| Document extract |
# am worried..Coco is vomiting clear foamy stuff, help!



## mrsmac (Sep 3, 2012)

I have come home today around 6 pm after being away on a work trip to one very happy chi. Coco was very excited to see me and way jumping around and giving me lots of 'kisses' and cuddles...

fast forward to 10pm and she has now vomited twice. ukeright:

It seems to be a clear mucous consistency and slightly foamy. I am worried that maybe she has eaten something she shouldn't have. 

hubby and the kids assure me that she has not eaten anything she shouldn't, in fact she has not eaten a lot, a piece of dried chicken jerky, tiny portion of kibble and then she mouthed a chicken wing for a while before I got home but didn't really eat it (we are still introducing the raw diet..as such, could this have something to do with the upset tummy??)

Other than the vomiting she seems ok, she isn't lethargic or hard to wake but should I be taking her to the emergency vet? my vet opens at 7am in the morning so I can make sure I am there first thing to see him. the only emergency vet in my area is not my own so I am reluctant to take her to someone who doesn't know her history (i know this sounds odd but I trust my vet far beyond any others here in town and the emergency guy doesn't have the best rep, plus charges like a wounded bull!!) 

She is sleeping soundly now and i have moved her pet bed into my room beside my bed so I can keep an eye on her overnight. she seems to be breathing normally and steadily so I'm hoping its just an upset tummy.

| Supplied material |
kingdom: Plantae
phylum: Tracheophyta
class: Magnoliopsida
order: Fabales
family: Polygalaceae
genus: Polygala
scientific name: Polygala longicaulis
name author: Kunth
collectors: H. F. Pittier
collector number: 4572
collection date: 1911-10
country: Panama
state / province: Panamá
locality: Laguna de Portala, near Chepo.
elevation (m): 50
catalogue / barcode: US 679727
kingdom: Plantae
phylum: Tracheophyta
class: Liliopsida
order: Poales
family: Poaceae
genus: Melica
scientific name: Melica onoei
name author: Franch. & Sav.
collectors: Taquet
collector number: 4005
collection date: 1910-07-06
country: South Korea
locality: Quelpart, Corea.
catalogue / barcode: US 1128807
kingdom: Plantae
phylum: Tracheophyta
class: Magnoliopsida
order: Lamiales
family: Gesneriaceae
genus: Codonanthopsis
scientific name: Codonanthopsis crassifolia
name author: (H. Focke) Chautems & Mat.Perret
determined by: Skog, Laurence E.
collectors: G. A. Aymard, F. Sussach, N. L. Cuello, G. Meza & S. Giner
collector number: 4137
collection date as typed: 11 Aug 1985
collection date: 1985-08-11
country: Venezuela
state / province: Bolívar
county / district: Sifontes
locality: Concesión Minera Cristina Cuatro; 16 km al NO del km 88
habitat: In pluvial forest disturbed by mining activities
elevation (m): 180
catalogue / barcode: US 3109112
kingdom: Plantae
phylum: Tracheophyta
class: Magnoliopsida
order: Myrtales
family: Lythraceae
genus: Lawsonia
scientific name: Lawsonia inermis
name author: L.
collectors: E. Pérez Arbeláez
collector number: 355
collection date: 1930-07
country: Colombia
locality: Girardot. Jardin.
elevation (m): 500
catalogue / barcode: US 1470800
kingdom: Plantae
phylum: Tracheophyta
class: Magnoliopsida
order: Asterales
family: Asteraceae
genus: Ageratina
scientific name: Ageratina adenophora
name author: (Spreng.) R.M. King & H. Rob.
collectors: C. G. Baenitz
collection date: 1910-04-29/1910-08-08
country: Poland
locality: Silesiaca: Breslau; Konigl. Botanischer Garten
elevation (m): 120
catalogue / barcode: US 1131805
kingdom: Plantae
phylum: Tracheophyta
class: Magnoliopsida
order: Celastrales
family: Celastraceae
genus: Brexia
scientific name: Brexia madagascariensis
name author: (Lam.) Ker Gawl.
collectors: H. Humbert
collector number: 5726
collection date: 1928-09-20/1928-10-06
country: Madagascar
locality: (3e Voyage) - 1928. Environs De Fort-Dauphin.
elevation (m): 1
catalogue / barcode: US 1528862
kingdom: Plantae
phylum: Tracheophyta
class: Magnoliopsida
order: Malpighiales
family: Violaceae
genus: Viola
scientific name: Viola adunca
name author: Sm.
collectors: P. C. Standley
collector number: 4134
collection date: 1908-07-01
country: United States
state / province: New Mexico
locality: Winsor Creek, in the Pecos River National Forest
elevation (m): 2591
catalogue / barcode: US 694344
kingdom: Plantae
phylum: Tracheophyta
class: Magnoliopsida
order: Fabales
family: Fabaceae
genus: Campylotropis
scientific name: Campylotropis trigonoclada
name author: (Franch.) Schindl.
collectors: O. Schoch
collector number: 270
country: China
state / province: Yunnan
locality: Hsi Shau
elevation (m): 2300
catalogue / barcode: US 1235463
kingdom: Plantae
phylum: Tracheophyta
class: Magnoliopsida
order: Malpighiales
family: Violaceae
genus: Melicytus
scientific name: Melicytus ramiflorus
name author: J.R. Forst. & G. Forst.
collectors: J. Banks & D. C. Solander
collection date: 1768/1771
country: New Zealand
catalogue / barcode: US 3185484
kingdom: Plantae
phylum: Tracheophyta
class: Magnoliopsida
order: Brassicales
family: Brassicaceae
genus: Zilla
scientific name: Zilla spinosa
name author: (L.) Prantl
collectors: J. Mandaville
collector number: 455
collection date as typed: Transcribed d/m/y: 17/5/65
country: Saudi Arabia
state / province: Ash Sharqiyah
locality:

| What to work on |
[A] In the forum post about Coco vomiting, what time does the writer's vet open in the morning?
[B] Write the next part of the forum post about Coco vomiting, picking up after its final sentence.

| Task responses |
[A] 7am.

[B]
Any advice though would be much appreciated.


----------



## AussieLass (Mar 1, 2012)

It sounds like the type of vomiting they do after eating grass, has she been near any at all?

Also, young pups will vomit (usually a yellow bile tinge to it though) if they have a really empty tummy and need to eat.

If it was my dog I'd offer food she likes, keep up the fluids and wait until morning, but then I was never one to rush my skin kids to the Doctor if they threw up, ditto my dogs.


----------



## Babi.Greenwood (Sep 27, 2010)

I agree with Dee. Also, lily produces the same description you gave if she drinks too much water at once.


----------



## Wicked Pixie (Oct 14, 2011)

Vomiting twice wouldn't worry me unduly, I would only go to the vets if she continues to vomit. It does sound like bile from an empty tummy. Have her poos been normal?


----------



## Finn (Sep 14, 2010)

Finn gets that green vomit going now and then. I just let it go as long as he is okay overall, and he is.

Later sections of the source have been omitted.